Alejandro Oropeza G.

“Ya va a venir el día, ponte el alma”.
César Vallejo,
“Los Desgraciados”, en Poemas Humanos, (1939).

La_miradaLa vi… como una mancha sonora a ras de suelo; era… un alma distante acurrucada al borde de un cemento con forma de rieles y dientes ambarinos. Una mano posada al lado, casi sin querer, recogía la bóveda taciturna de unas cuantas piedrecitas ahora parte de su individualidad dactilar, esa, que ahora también sirve para todo como la Constitución. No era un reposo, era un resignarse sobre la sombra que no recogía luces, un taciturno sueño de vigilias al costado de otros universos que se paraban unos tras otros, uno tras otro, a la espera de un turno en la vida aciaga que comenzaba más allá, en un cristal con algún nombre y sin tonos de cualquier color. Todo estaba después de aquel diente roto de no hacer nada, más acá de una caja sucia que olía a sudor de piso. Por ahí, una resaca oliva y hierro paseaba melancolías prestadas, construía la escenografía de una autoridad que no cree en la carpa del circo que lo cobija y se hacía parte de la sombra. Y distantes, se percibían más resacas con las miradas derrotadas antes de cualquier batalla posible, de cualquier guerra con apellidos sin sentido.
La mancha en un momento se sacudió el marasmo y volteo a mirar los acasos prestados que marchaban unicolores cerca de una bomba que enfilaba autos ignorantes, un suspiro la sembró en la cuenta, en la calculadora sin pilas que se resiste a seguir la cuenta. Creí adivinar que miraba la nueva mano herida, el pecho que acompasadamente respira muertos puestos en fila o uno al lado del otro en el recuerdo, no importa. Y miró hacia allá, donde otra mano le susurró una esperanza, un latido que cantaba duro contra el cielo: algo habrá, algo nos quedará, alguna forma le daremos a una redondez de panes secos, de guisos de agua, de caldos sin luz. Luego, el marasmo regresa y coloca su trono en el pavimento que soporta mil colas al amanecer, lejos de La Casona donde alguien deshabita unas funciones al filo de la media noche; o en la bodega conocida que hace ya ratos dejó de ejercer sus cometidos. Un todo pasaba por ahí, por el escalón retejido de ropa gris y seca, tampoco llueve… todo ahí, al borde de una frontera que retrocede por las guerra que vienen por la esquina que tiene alambre de púas. También, se oye un discurso a lo lejos: pomposo y patriota, amenazante, desde un radiecito que jadea el último esfuerzo de una pila desgastada y otra que vomita ácidos para aguantar la espera.
En un instante la vi arrobarse en una mentira propia, construida al carbón de fogones lejanos ya sin humos y maderas verdesimposibles, era el llegar de un recuerdo, el renacer de un renacer, el remate de guardar lo que queda, la mustia ambivalencia del hijo que va y viene, que carga su nombre como un fardo de algodón lleno de maletas partidas o de pies que quieren camino para saber que existen. Pero era una sonrisa que se quedó en la mueca sin pintar que oculta la palabra, el grito, el desespero. Se puso la vida que pasa sin dejar nada, que susurra que no hay destino, que todo nace y termina ahora al inicio y al final de una fila que no conduce a ningún lado y que, en oportunidades, nos da algo para llevar a una mesa de patas cansadas de tanto incumplir su horario. Pero no miraba, no quería poner el ojo en ningún lugar, iba y venía como contemplando el techo de la urna que nos guardará la ocupación y el sino que termina para siempre. Seguía cargando todos los hijos en la espalda, amándolos a todos, sobando el pecho buscando el gas rosado del alivio, la vida de los otros, la fuerza de lo propio.

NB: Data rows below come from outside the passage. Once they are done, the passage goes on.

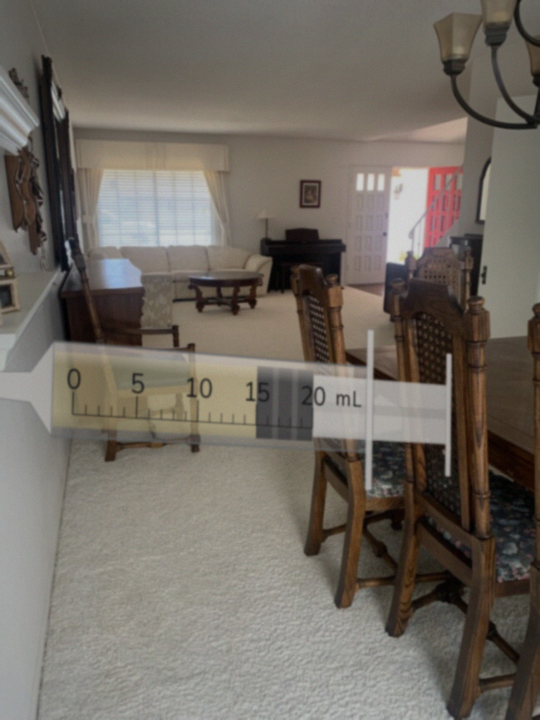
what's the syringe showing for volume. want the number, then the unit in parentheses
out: 15 (mL)
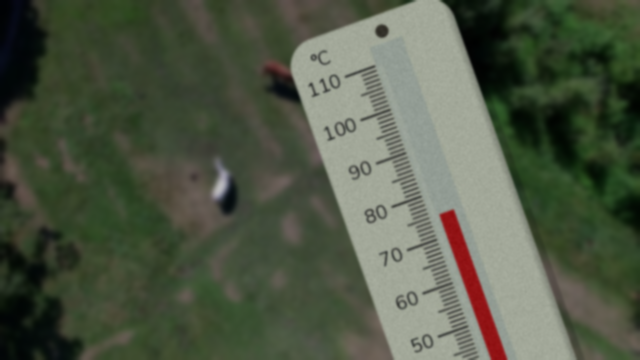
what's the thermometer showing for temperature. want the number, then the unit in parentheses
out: 75 (°C)
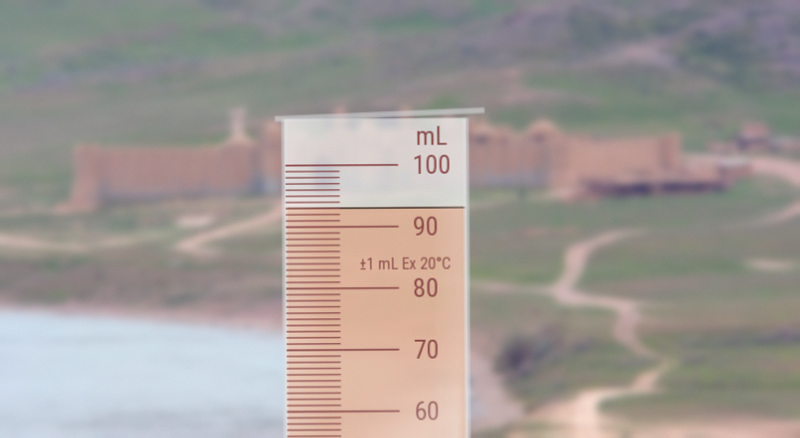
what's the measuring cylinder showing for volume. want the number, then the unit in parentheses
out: 93 (mL)
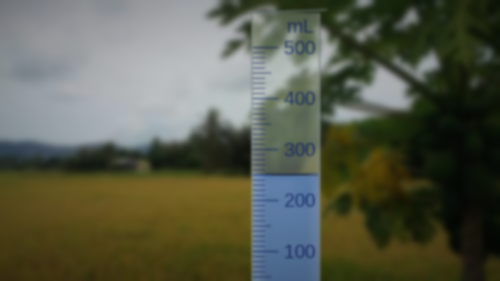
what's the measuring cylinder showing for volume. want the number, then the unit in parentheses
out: 250 (mL)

Al final de algún momento me encontré con la mirada gelatinosa de dos ojos que decidieron mirar más allá de la hormiga que pasaba cerca. Dos piélagos de sal agotada cansados de ver pasar la esperanza que hace daño, agotados de derramarse en algún catafalco alquilado para poner a alguien a la luz de una vela que no nos dejan encender y sí, un bombillo que titila nervioso en el dolor de quien se queda más solo. Estaba rota la mirada… perdida la comisura que presiente una sonrisa, ajada la sábana siempre puesta para descansar de alguna manera. Y no miró mi párpado… tampoco lo vio, siguió hacia allá, hacia la montaña oculta también hoy y ahí se quedó un momento acompañando volar a dos guacamayas que pasaban, las siguió un rato, luego su boca chasqueó un quejido y regreso a la sombra del piso negro.
Al poco, un grito la trajo de vuelta… “Ven maíta… vamos, ya nos toca… a ver que queda”. Cogió su mirada, se puso el alma con la mano libre y fue a ponerse en otra orilla.